*** Extract provided
By Jonathan Broch (pictured), Head of Strategy for Private Equity, SunGard – While operational efficiency is a concern for most financial institutions today, private equity general partners (GPs) face their own unique challenges. As the demands for information continue to mount, to what extent can specialist private equity software and the right operating model create a winning combination?

First, let’s examine GPs’ priorities when it comes to efficiency. At the most rudimentary level, GPs have an obligation to report to investors on the activities of the fund, typically on a quarterly basis. At the same time, internal stakeholders need access to information to make informed investment decisions. Adding further strain is the fact that most GPs are now subject to multiple regulatory reporting requirements. All of this adds up to increasing demand on a relatively constrained pool of resources. 
The irony, and perhaps the silver lining as well, is that these information requests – be they from investors, internal stakeholders or regulators – rely on an overlapping set of data. With a well thought out data management strategy, a GP can effectively put in place the systems and processes to collect, organize, validate and store information across its investor base, the activities of the fund, and its portfolio of investments. This creates the type of leverage – a concept very familiar to GPs – that builds scale for the organization and addresses the full spectrum of information demands.
For a GP, one of the areas that often benefits dramatically is the generation of investor notices for capital calls and distributions. Particularly in the case of a capital call, a GP is up against the clock and needs to notify investors so that it can receive the capital and move forward with the funding of its investment. But there can be many steps to making that happen, and GPs often have to cut through multiple complexities to get notices out of the door. To name just a few, there may be side letters, opt outs or complex structures involving parallel or master-feeder funds. LPs may request consolidated notices or ask for supporting schedules such as the ILPA templates. Contact data for investors needs to be accurate and up to date. Without the right systems in place, this can make for one very long and hectic day in the back office of a GP.
******
*** Data
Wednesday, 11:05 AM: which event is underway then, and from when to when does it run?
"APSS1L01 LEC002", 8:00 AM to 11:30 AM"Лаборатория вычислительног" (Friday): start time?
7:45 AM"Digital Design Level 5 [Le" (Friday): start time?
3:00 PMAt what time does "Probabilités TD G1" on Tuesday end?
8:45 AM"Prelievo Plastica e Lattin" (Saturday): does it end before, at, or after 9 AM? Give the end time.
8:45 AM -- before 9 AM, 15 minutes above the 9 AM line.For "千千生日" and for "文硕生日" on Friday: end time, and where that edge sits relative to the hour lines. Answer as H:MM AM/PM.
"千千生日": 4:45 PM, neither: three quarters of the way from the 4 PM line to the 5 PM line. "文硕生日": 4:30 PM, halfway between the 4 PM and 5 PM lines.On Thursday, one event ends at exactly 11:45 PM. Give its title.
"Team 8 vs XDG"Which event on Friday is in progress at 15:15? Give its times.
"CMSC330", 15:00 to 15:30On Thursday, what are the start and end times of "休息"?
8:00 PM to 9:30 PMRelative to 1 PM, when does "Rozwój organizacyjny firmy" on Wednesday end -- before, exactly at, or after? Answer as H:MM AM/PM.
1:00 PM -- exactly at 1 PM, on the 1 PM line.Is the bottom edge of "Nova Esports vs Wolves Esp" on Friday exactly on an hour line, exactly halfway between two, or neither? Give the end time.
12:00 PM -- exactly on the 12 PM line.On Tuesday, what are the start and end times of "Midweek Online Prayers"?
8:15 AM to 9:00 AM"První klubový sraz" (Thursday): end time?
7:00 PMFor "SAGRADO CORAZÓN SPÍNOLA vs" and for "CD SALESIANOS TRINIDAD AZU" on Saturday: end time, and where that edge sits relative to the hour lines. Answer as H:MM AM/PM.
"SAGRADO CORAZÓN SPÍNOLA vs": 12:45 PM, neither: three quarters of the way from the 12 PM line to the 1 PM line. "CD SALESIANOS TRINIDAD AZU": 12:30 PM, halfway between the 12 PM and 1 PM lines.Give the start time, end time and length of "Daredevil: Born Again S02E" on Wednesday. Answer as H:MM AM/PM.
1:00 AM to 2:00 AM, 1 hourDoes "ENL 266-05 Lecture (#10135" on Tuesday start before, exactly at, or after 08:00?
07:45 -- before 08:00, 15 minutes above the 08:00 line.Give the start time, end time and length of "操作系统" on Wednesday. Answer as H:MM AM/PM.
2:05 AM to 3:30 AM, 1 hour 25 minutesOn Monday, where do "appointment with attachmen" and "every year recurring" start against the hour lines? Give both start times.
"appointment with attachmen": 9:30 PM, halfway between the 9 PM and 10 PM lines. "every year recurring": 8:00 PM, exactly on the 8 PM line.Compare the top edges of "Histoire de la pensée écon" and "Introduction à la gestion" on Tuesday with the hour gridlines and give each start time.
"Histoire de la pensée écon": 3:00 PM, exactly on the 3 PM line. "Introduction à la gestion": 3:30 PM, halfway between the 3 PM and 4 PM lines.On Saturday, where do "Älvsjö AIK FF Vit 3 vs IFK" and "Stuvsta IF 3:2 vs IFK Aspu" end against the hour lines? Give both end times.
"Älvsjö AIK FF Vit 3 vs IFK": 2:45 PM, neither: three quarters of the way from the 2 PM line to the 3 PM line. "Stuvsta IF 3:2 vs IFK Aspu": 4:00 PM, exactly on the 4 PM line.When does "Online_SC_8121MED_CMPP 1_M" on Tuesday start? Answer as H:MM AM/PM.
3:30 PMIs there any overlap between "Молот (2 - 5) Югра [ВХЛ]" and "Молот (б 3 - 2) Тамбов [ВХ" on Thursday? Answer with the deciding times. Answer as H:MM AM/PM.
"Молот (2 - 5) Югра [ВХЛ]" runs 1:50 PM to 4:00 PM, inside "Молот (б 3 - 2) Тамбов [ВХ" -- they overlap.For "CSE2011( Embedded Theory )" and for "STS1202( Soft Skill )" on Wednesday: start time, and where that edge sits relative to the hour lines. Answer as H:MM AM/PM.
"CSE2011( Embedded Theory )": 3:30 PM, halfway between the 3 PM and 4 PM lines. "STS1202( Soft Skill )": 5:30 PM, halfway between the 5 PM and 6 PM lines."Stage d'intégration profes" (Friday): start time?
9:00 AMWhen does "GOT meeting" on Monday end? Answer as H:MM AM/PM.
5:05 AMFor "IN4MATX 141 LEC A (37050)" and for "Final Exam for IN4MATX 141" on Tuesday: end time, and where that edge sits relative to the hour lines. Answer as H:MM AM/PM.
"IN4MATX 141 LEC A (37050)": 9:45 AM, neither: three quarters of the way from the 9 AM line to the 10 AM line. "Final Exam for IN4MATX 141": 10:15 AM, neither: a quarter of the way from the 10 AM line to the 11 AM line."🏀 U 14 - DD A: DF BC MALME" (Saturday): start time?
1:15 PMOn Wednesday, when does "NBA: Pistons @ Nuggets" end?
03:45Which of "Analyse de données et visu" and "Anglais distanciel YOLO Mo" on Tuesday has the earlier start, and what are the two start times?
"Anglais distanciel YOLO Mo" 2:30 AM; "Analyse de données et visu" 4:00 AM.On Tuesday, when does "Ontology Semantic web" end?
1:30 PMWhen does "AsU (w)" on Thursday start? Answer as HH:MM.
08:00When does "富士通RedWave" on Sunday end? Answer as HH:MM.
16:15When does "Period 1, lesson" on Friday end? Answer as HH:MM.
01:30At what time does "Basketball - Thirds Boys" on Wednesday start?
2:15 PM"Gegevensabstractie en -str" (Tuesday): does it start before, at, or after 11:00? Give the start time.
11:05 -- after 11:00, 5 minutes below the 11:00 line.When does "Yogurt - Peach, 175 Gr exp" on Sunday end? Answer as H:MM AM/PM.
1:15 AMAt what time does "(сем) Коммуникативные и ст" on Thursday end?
******
Problems:
(a) In the private equity efficiency article, how often do GPs typically report to investors on the fund's activities?
(b) Duplicate the passage of the private equity article that begins at the words "The irony, and" and stops after "of information demands.".
(c) Write the next part of the private equity article, picking up right after its final sentence.

Expected results:
(a) Typically on a quarterly basis.

(b)
The irony, and perhaps the silver lining as well, is that these information requests – be they from investors, internal stakeholders or regulators – rely on an overlapping set of data. With a well thought out data management strategy, a GP can effectively put in place the systems and processes to collect, organize, validate and store information across its investor base, the activities of the fund, and its portfolio of investments. This creates the type of leverage – a concept very familiar to GPs – that builds scale for the organization and addresses the full spectrum of information demands.

(c)
With budgets constrained, smaller GPs especially are looking for ways to improve their overall position without proportional increases in expenditure and headcount.  Traditionally, private equity firms have attempted to bolster their operations by adding to their back-office resources. But many now realize that robust infrastructure and private equity software can provide a longer-term and far more cost-effective solution to efficiency challenges – and even more besides.
According to a global survey by TABB Group[1], 92% of private equity firms acknowledge the critical role that technology can play in improving the quality of investment decision-making. The majority also grasp that technology is vital for achieving the highest possible levels of efficiency. But all too often, firms’ infrastructure can stop them attaining the operational standards they aim to achieve.
A lack of integration between systems and widespread use of manual processes continue to undermine efficiency for many GPs. It thus makes sense that the reverse – a consolidated, automated platform – can help reduce back-office costs and pressure. By integrating front-, middle- and back-office processes through a single private equity software solution, firms can better manage their reporting, regulatory and administrative challenges, while improving risk management and decision-making.
That said, technology alone cannot create efficiency. Attempting to put in place systems and processes without access to the right expertise can short-change an investment in technology – or worse, lead to failure. According to Computer Weekly, the cost of failed software projects is estimated to be more than USD75 billion in the US alone.[2]
Beyond implementation, progressive private equity software providers now complement their solutions by offering additional managed services. These provide cost-effective opportunities for GPs to hand over the day-to-day hosting and running of specialized business applications to technology experts, who can also take on key business processes. Such innovative deployment models have recently helped one large global GP save 280 hours a quarter on financial reporting – and another to increase assets under management by 60% with the same headcount.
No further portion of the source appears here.